Revendications spécifiques aux doctorants et aux enseignants non titulaires

Nous soutenons les revendications portées par le mouvement de mobilisation des doctorants, et en particulier la mensualisation du traitement des vacataires ; l’élargissement de l’exonération des frais d’inscription pour les doctorants de Paris 1 qui sont aussi vacataires de l’université et l’exonération pour les doctorants sur critères sociaux ; le remboursement des frais de transport pour les vacataires et sur critères sociaux pour les autres doctorants ; amélioration des conditions matérielles de travail ; augmentation des financements de thèse (contrats doctoraux et postes d’ATER pour que les doctorants soient rémunérés pour le travail.
Plan licence à venir

Nous exigeons le maintien de la licence comme examen national et qualifiant, d’un contenu disciplinaire en présentiel de 1500 heures minimum.

Nous demandons le respect des statuts des enseignants chercheurs : comptabilisation des heures sur la base du présentiel (avec maintien de la distinction CM/TD), modulation seulement sur demande de l’enseignant-chercheur (cette demande expresse restant le seul acquis obtenu lors des négociations de 2009 sur le statut des EC). »

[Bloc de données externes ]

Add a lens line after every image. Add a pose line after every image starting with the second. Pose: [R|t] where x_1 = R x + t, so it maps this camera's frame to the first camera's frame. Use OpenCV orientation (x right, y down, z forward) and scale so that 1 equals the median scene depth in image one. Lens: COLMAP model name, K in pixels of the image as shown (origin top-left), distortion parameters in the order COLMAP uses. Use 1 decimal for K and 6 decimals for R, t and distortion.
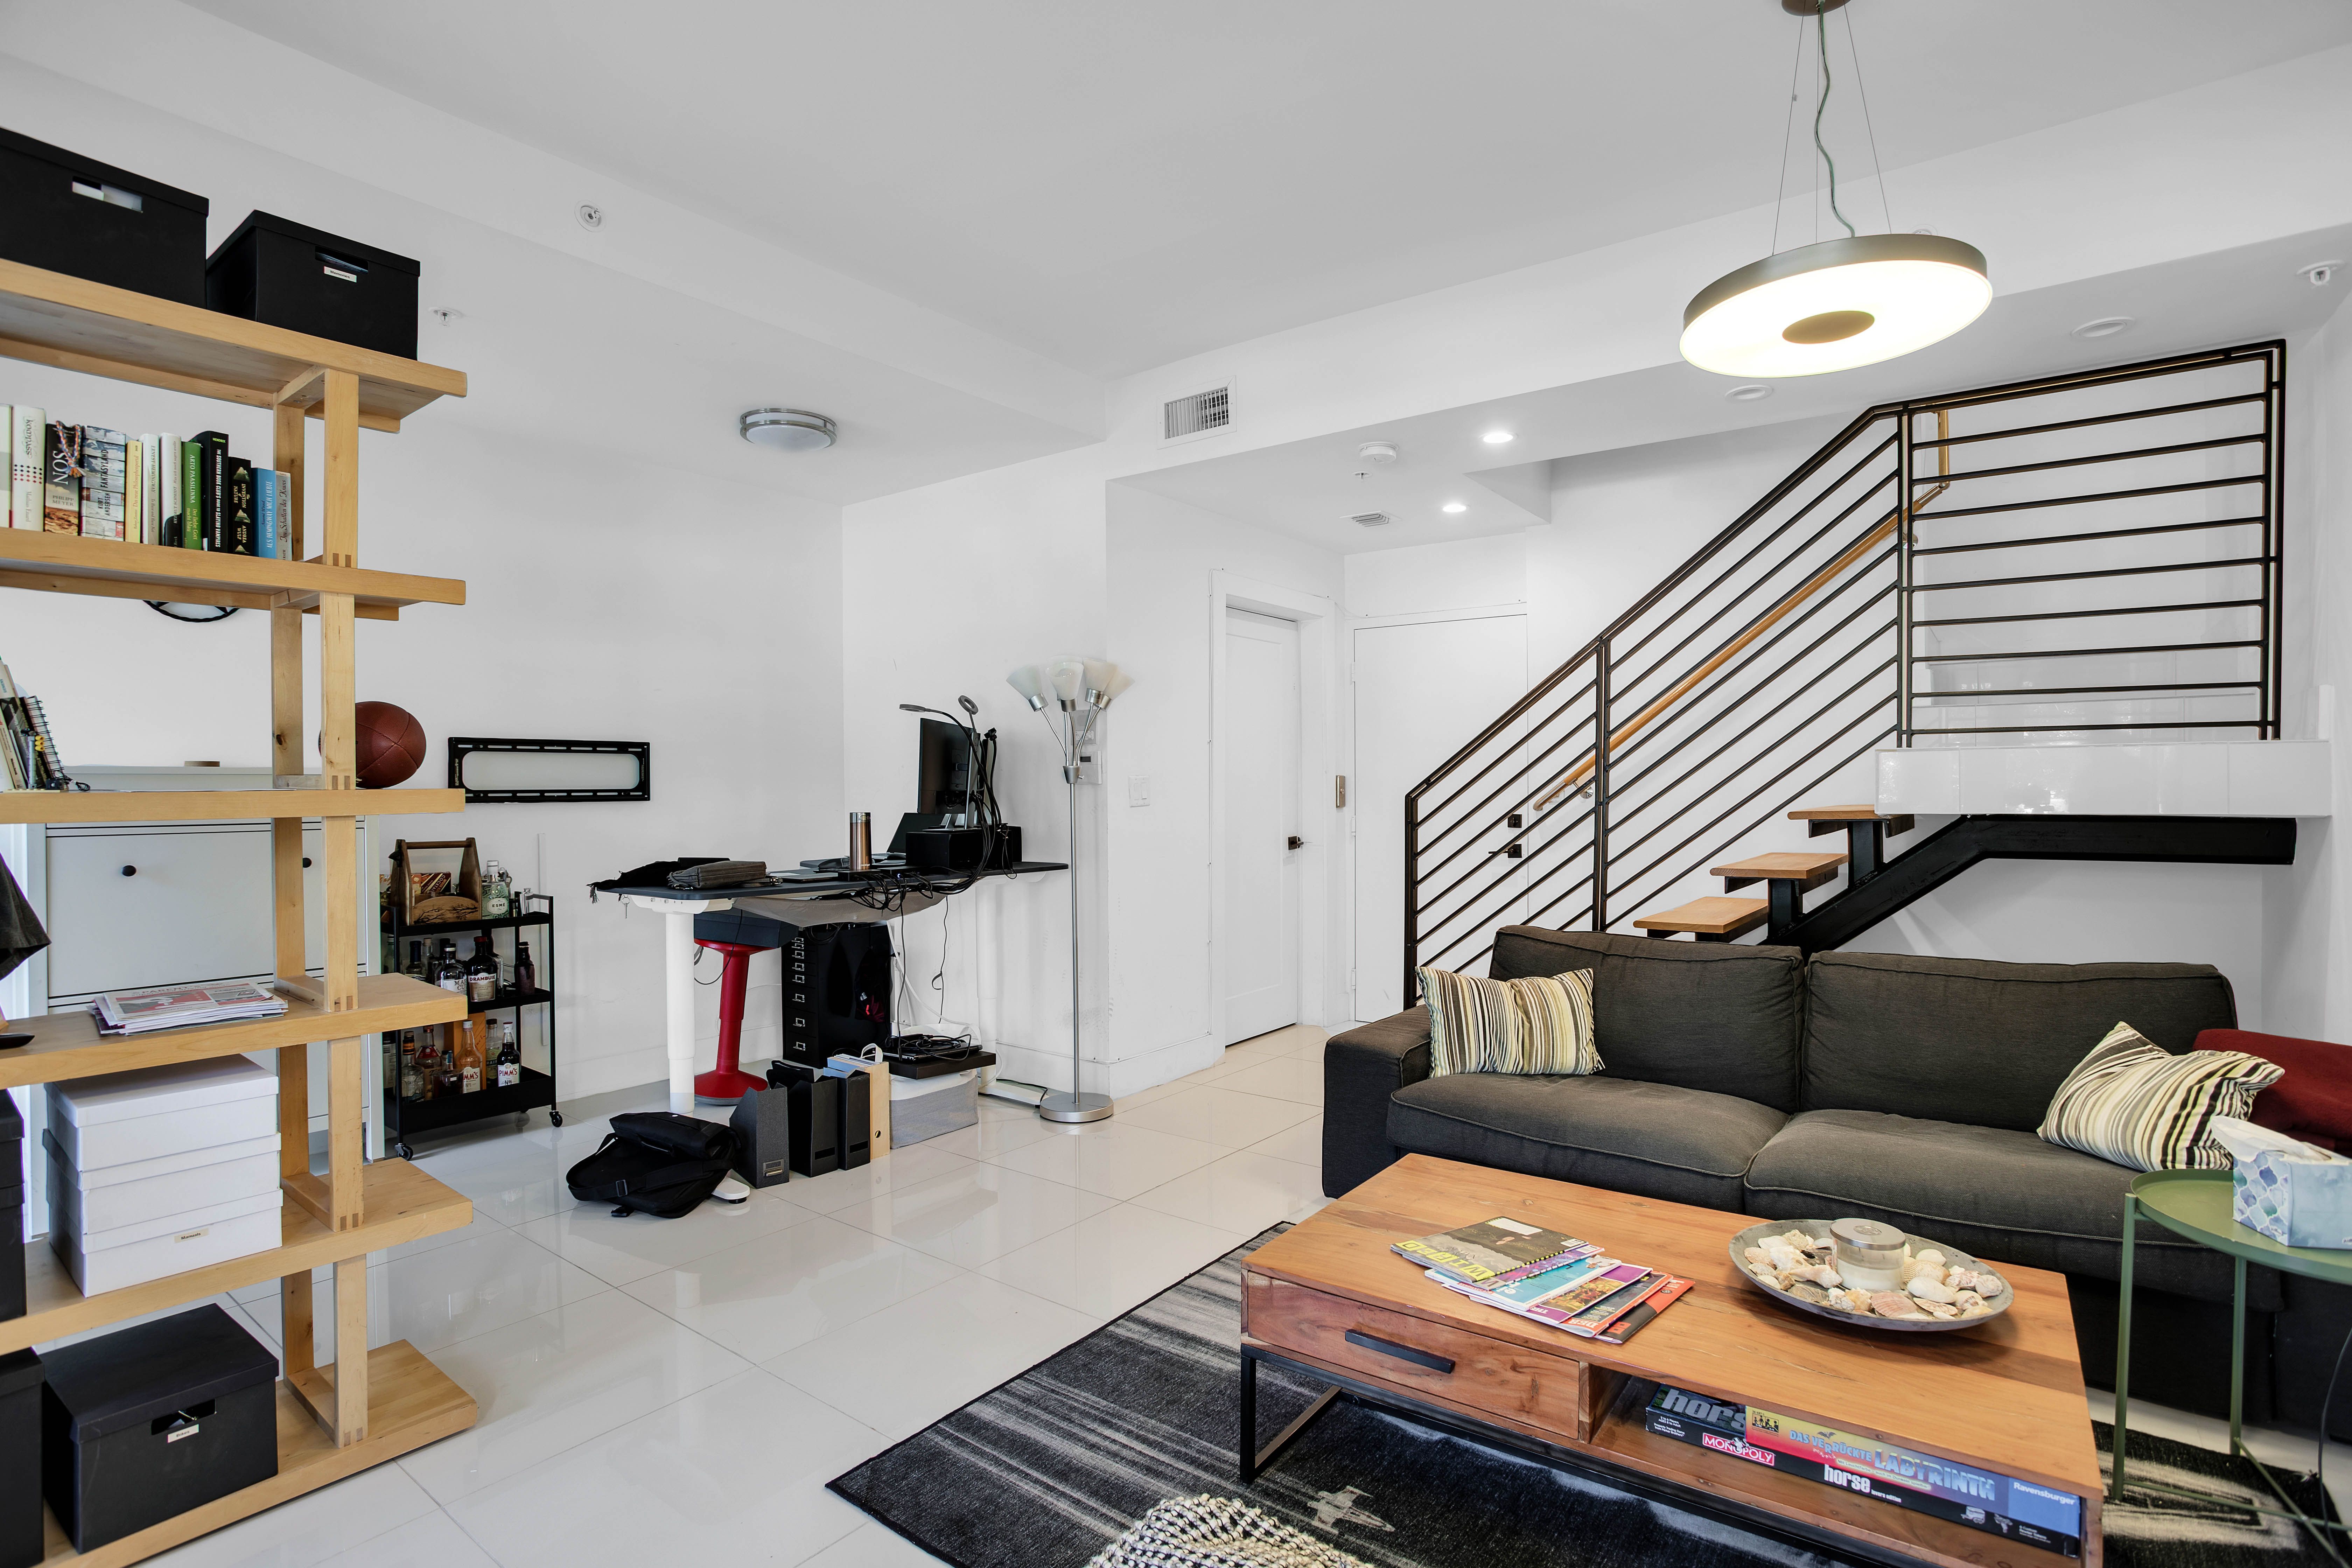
lens RADIAL K [[1165.2, 0, 1180.8], [0, 1165.2, 781.6], [0, 0, 1]] dist [-0.075740, 0.034812]
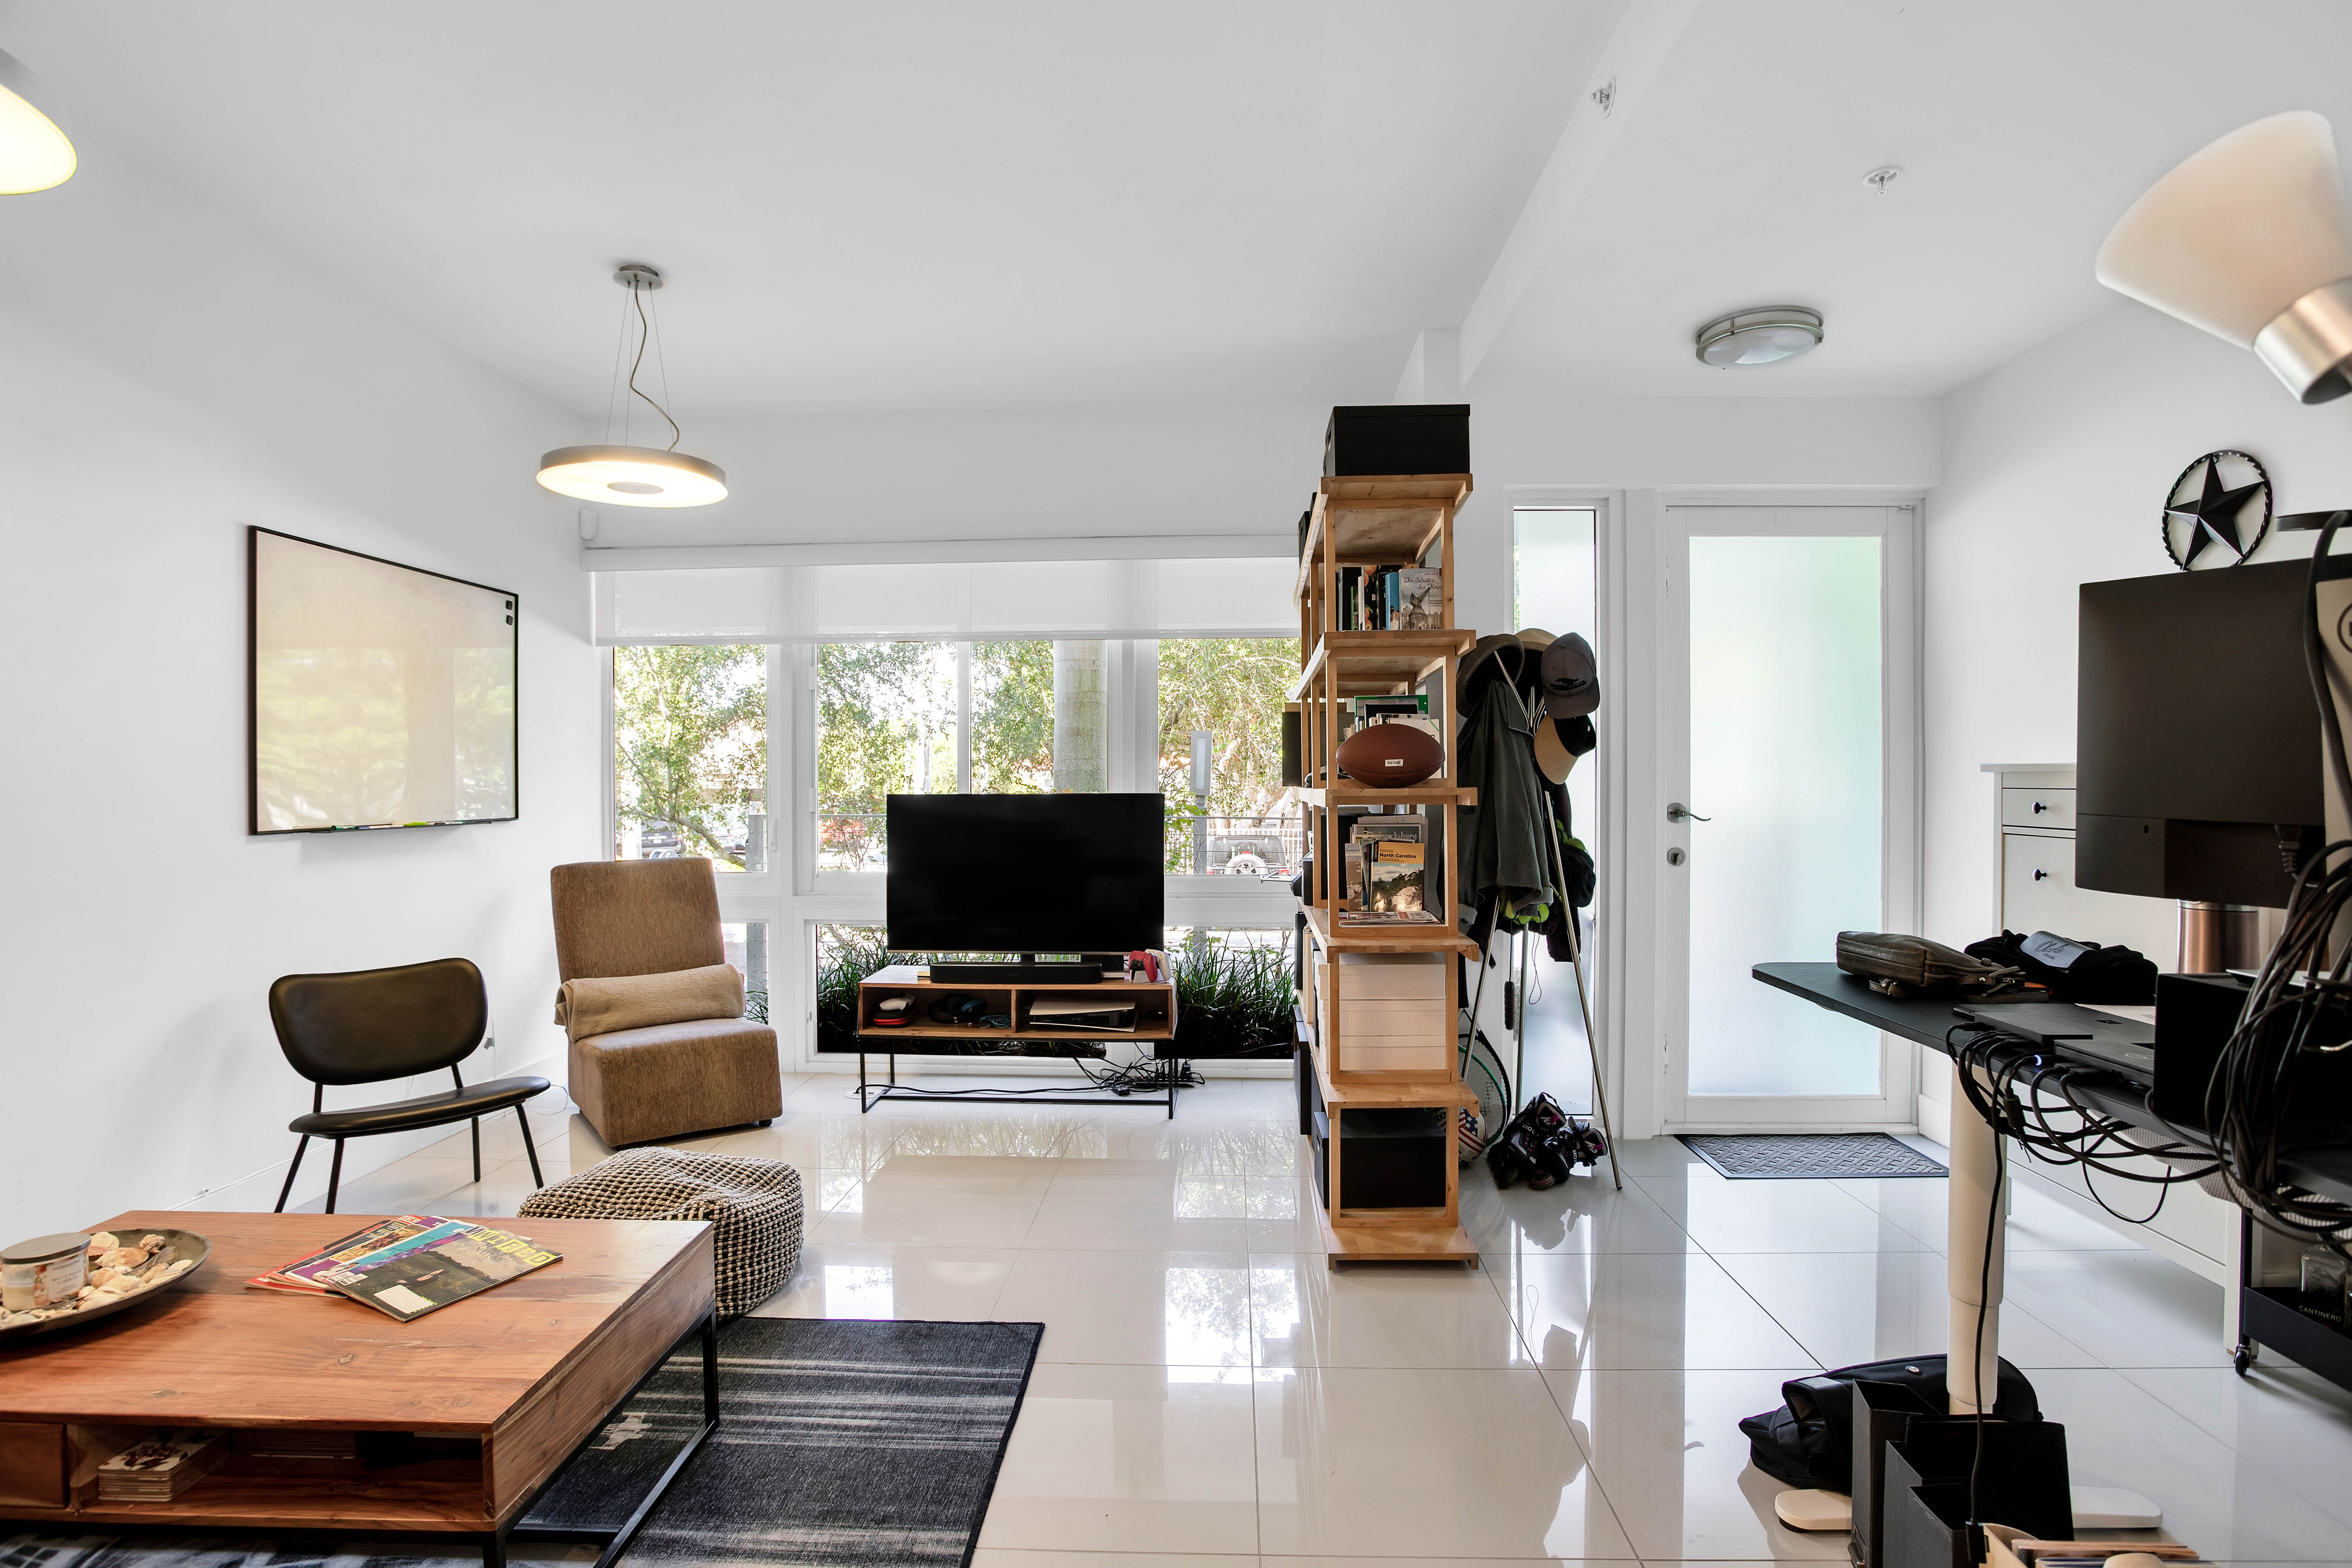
lens RADIAL K [[1165.2, 0, 1180.8], [0, 1165.2, 781.6], [0, 0, 1]] dist [-0.075740, 0.034812]
pose [[-0.828525, 0.007355, -0.559904, 0.270087], [0.005298, 0.999972, 0.005296, -0.010906], [0.559927, 0.001422, -0.828541, 2.001891]]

L’assemblée générale des enseignants non titulaires de l’UFR d’histoire de l’université Paris 1 Panthéon-Sorbonne réunie le 11 mai 2018.

1Il s’agit de compétences budgétaires et de gestion des ressources humaines (recrutement d’agents contractuels et gestion des primes, répartition des obligations de services et création de dispositifs d’intéressement)

2En 2017, 7 315 postes étaient ouverts pour l’ensemble des CAPES dont 680 en histoire-géographie et 1920 postes pour toutes les agrégations, dont 90 en histoire. En 2018, 5 833 postes étaient ouverts pour l’ensemble des CAPES, dont 540 en histoire ; pour l’agrégation les chiffres étaient de 1 555 dont 72 en histoire.